= Halil Tikveša =

Halil Tikveša (born in 1935, Šurmanci) is a contemporary Bosnian visual artist. Tikveša graduated from the Academy of Fine Arts in Belgrade, Serbia in 1961. From 1976 to 2000 Tikveša lectured on graphics/painting at the Novi Sad Art Academy. Several of his works are part of the permanent collection of the National Gallery of Bosnia and Herzegovina in Sarajevo.
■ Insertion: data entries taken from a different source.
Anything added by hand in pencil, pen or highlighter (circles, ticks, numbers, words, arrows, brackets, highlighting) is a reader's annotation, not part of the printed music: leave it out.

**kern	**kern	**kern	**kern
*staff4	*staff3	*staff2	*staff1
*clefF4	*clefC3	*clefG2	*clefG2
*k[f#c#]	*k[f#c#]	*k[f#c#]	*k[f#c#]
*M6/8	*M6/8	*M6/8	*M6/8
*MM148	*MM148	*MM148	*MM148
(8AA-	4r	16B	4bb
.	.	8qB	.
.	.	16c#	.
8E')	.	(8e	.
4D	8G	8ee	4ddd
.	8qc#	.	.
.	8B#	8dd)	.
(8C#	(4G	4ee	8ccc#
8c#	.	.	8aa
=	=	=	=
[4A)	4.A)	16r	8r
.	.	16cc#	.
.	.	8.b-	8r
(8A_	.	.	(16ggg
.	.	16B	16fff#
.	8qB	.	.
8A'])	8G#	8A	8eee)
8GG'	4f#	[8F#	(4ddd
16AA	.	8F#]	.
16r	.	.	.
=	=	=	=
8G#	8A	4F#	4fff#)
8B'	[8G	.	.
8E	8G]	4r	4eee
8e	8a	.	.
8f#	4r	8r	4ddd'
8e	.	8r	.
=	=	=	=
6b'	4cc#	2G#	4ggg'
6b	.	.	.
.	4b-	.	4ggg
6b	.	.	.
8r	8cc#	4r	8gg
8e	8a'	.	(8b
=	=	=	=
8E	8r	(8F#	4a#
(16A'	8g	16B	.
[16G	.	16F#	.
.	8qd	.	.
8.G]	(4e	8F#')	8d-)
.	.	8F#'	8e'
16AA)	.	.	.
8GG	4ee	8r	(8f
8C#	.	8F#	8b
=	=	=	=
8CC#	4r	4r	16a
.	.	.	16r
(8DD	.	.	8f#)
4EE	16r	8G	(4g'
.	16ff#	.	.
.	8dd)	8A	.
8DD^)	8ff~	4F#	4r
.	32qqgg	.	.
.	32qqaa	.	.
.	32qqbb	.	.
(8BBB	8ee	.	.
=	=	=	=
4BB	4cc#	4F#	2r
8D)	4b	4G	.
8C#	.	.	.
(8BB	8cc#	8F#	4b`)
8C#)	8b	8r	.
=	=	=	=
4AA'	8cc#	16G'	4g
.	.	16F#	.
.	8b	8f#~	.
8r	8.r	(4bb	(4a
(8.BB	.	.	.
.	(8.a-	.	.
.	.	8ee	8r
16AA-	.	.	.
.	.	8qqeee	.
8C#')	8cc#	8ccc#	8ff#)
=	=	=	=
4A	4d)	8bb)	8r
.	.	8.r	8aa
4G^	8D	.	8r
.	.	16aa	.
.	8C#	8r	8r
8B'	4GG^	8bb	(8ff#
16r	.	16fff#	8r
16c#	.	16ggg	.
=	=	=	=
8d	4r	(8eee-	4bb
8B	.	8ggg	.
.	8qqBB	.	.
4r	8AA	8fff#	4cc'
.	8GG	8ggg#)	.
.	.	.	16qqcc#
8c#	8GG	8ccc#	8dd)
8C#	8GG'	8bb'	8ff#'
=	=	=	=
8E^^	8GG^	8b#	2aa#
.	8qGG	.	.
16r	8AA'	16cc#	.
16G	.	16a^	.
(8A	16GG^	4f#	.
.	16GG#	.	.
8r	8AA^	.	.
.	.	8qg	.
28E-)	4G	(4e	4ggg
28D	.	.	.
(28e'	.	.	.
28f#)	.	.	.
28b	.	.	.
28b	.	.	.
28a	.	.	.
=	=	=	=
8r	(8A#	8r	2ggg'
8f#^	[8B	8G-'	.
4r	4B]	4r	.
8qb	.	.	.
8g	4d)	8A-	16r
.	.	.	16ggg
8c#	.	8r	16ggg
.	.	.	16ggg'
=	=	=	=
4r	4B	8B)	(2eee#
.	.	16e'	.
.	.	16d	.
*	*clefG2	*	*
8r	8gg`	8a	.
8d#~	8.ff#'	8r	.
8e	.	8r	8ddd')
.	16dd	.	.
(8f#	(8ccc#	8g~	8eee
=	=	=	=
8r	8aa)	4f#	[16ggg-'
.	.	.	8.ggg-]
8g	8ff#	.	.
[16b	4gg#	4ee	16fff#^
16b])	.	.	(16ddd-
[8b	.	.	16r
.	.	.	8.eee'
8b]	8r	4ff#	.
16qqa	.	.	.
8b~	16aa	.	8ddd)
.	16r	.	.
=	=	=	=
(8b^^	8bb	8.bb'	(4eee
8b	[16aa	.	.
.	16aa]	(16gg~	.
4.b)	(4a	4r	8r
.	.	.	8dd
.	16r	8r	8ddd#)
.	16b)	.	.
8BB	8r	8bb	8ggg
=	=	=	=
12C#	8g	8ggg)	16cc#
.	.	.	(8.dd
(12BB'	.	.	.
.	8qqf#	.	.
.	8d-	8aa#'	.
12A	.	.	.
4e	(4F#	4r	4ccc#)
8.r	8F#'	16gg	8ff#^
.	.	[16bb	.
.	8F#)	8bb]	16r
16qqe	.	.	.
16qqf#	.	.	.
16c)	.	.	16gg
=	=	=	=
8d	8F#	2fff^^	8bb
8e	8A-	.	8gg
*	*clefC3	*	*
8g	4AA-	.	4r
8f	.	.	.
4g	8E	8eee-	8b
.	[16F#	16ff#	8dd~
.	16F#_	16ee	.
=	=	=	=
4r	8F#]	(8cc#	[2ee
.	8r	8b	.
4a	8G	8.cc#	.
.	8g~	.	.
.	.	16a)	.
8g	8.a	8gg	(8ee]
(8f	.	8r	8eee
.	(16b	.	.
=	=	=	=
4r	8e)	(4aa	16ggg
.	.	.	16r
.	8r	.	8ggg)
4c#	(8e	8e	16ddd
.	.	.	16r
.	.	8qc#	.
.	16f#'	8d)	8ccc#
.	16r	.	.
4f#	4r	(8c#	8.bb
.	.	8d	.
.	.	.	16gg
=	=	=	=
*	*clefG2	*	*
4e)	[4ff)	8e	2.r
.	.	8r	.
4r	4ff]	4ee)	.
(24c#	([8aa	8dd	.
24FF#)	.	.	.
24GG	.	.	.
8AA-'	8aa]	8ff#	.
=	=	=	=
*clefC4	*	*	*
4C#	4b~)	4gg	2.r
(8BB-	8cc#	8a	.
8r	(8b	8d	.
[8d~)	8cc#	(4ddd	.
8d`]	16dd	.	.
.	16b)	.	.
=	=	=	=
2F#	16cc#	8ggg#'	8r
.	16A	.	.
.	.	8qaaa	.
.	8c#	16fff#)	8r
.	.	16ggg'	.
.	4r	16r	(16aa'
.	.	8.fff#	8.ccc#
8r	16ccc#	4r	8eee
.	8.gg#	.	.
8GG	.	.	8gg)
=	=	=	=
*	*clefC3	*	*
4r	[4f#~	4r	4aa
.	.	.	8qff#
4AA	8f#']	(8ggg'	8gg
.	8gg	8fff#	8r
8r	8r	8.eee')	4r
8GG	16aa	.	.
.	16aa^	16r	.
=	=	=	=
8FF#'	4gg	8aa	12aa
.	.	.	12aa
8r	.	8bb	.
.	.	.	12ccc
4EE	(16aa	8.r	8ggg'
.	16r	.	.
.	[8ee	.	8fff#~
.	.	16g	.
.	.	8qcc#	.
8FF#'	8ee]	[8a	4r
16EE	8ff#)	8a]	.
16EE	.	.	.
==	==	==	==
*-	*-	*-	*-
Beginning from 1962 he was drawing paintings, graphics, engravings, collages and objects. His paintings were exhibited more than 60 times in his personal exhibitions. He also took part in different exhibitions and biennale: Crakow (1966 and 1968), Bradford (1968 and 1982), Lugano (1968), Paris (1968), São Paulo (1969), Berlin (1970), Alexandria (1970) Fredrikstad (1980 и 1982), Heidelberg (1979), Cittadella (1979), Ljubljana (1971, 1973, 1975, 1977 1981, 1985, 1987), Ankara (1986), Kyoto (1987), New-Delhi (1988).

He is a winner of more than 25 awards. He lives in Belgrade, Sarajevo and Blace. Since 2013 he is an honorable professor of the Novi Sad Art Academy.